-- DOCUMENT EXCERPT follows --

Low commission & fees
Try to pay as little commissions and fees
Buy & Hold
Hold forever, never sell. Its a saving strategy not meant for trading. Leave it alone for multiple years / forever.Â
Portfolio positions
The idea of this strategy is to cast a wide net over the whole market that will provide a steady growth long term.
We will Dollar Cost Average the same amount every month without stop-loss or take-profit.
Most of portfolios with this strategy should have similar stocks as mentioned in our reports. Most of these are pure Exchange Traded Funds (ETF) and will have similar replacement stocks in case you cant trade the ones mentioned.
The ETF / stock you select depend on you, your broker, restrictions or deals you can find (eg. specific ETFs in tax-deduction plan, lower trading commissions, …).
Cost of investment
By using zero-commission trades we can get into multiple different ETFs without having to worry about loosing to much money on trade commissions.
Furthermore we pick ETFs with low operation costs, which shouldn’t be a problem since they are pretty popular and wide range market ETFs that are mainly buy and hold and don’t require much trading from the managing firm.

-- DOCUMENT EXCERPT concluded --
-- GIVEN DATA follows --

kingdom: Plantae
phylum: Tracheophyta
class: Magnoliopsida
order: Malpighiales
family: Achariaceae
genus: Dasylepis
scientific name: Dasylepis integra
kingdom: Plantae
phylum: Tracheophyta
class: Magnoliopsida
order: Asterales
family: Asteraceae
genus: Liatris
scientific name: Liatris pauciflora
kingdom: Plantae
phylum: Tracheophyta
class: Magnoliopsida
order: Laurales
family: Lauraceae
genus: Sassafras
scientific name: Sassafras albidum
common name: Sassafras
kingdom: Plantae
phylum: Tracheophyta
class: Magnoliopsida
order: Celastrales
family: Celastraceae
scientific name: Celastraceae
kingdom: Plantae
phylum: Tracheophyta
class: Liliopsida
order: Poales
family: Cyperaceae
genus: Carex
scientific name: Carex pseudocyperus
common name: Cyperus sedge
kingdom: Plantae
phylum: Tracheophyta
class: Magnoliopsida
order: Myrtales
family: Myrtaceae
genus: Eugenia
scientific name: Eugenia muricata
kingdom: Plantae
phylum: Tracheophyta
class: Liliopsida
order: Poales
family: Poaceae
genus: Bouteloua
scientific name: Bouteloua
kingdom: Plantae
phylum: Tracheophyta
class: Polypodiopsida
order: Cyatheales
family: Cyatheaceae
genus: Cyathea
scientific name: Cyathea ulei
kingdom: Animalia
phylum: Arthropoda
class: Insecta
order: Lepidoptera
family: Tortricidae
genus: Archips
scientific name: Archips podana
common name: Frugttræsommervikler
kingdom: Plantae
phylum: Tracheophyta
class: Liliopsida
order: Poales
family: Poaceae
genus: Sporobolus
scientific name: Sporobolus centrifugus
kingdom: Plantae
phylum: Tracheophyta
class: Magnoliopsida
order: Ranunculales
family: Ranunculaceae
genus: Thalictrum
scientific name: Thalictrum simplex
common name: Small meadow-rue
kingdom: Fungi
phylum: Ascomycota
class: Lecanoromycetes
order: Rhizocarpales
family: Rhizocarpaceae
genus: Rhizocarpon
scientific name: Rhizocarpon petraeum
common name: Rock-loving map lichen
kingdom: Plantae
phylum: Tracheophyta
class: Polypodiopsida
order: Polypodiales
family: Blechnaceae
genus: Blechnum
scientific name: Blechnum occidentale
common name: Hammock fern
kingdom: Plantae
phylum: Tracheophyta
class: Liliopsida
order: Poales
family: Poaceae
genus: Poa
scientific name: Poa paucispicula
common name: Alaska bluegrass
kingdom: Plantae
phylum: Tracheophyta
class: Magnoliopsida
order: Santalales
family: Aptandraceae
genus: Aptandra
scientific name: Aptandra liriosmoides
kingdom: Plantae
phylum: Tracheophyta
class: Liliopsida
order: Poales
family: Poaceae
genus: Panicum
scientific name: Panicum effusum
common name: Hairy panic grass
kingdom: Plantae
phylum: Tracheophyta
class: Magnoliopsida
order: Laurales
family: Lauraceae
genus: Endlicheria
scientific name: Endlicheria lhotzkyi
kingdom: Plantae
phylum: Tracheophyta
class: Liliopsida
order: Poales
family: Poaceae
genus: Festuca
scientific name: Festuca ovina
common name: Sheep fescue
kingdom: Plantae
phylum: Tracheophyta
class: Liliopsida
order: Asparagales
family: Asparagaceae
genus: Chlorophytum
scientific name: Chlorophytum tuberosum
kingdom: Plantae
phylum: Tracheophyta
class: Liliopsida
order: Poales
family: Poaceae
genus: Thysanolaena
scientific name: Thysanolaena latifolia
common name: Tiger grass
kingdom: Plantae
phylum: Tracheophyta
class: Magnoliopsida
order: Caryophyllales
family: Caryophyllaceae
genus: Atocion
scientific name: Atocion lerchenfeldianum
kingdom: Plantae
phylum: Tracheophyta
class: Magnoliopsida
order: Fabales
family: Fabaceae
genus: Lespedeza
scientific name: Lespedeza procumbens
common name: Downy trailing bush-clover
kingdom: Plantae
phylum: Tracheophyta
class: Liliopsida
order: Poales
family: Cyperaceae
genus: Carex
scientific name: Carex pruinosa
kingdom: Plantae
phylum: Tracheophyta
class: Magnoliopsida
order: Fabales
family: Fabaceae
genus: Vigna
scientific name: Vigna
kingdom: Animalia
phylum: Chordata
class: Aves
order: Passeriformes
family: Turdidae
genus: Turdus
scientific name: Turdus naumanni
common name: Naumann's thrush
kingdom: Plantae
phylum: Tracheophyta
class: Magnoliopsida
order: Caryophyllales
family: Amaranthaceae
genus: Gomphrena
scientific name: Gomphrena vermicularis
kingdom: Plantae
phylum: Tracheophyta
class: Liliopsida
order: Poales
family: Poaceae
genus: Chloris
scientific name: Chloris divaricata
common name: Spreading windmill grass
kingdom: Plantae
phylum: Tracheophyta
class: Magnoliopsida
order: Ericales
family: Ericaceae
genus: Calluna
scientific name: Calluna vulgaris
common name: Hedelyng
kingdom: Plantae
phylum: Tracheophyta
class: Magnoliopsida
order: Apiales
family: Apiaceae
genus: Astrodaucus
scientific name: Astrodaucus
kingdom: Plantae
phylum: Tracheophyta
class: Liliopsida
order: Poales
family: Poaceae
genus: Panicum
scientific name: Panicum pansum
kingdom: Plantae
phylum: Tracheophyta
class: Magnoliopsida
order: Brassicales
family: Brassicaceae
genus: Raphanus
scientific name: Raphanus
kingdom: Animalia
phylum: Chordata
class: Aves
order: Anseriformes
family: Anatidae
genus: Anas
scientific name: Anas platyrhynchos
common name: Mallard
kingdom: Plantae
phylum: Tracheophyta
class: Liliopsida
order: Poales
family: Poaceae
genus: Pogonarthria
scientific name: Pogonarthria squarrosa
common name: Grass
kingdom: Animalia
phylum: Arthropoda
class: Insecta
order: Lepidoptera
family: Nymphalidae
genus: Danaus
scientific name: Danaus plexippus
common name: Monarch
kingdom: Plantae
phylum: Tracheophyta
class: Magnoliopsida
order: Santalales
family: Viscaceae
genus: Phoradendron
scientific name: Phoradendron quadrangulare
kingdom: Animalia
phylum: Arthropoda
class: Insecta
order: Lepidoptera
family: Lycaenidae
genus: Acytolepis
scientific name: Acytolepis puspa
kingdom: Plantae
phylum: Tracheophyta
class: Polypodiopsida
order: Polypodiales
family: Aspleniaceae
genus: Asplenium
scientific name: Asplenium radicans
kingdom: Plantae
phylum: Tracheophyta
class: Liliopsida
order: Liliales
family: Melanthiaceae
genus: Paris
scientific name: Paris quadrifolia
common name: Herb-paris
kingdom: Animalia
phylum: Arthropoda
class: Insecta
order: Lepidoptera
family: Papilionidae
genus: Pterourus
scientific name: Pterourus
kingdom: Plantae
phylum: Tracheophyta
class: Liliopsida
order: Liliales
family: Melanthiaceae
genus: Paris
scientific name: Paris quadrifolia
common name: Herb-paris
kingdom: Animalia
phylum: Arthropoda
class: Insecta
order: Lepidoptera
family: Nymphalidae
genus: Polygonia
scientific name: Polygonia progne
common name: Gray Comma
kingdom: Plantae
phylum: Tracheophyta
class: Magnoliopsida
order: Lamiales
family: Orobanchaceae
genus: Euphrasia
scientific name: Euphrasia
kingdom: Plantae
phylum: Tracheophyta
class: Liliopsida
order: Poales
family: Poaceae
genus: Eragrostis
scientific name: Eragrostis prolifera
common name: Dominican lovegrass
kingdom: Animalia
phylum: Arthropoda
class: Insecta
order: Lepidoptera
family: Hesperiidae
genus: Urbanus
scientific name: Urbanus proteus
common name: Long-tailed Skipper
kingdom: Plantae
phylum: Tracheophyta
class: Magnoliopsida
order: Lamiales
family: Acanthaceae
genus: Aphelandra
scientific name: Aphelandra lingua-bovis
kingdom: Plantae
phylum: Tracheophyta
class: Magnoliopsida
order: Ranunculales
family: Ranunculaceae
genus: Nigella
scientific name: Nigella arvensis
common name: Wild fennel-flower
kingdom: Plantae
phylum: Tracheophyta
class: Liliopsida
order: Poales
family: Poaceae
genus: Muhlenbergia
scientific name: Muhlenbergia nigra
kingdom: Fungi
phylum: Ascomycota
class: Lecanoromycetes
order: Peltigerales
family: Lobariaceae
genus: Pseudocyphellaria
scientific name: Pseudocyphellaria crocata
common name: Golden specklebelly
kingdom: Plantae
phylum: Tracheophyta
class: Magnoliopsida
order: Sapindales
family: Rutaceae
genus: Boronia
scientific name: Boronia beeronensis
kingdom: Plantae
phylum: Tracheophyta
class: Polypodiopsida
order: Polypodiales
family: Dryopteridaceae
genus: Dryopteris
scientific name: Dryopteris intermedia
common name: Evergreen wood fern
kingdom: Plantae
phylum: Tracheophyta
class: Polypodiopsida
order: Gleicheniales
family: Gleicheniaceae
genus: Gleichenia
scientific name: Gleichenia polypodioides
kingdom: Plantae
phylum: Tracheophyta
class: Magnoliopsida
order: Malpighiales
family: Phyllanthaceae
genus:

-- GIVEN DATA concluded --

▶ **TASK SET**
**1.** According to the buy-and-hold strategy text, why should picking ETFs with low operation costs not be a problem? Answer in one to three sentences.
**2.** Retype the part of the buy-and-hold strategy text starting at "Low commission &" and ending at "trading commissions, …).".

▶ **LIST OF ANSWERS**
**1.** Picking such ETFs should not be a problem because they are popular, wide-range market ETFs. They are mainly buy and hold and do not require much trading from the managing firm.

**2.**
Low commission & fees
Try to pay as little commissions and fees
Buy & Hold
Hold forever, never sell. Its a saving strategy not meant for trading. Leave it alone for multiple years / forever.Â
Portfolio positions
The idea of this strategy is to cast a wide net over the whole market that will provide a steady growth long term.
We will Dollar Cost Average the same amount every month without stop-loss or take-profit.
Most of portfolios with this strategy should have similar stocks as mentioned in our reports. Most of these are pure Exchange Traded Funds (ETF) and will have similar replacement stocks in case you cant trade the ones mentioned.
The ETF / stock you select depend on you, your broker, restrictions or deals you can find (eg. specific ETFs in tax-deduction plan, lower trading commissions, …).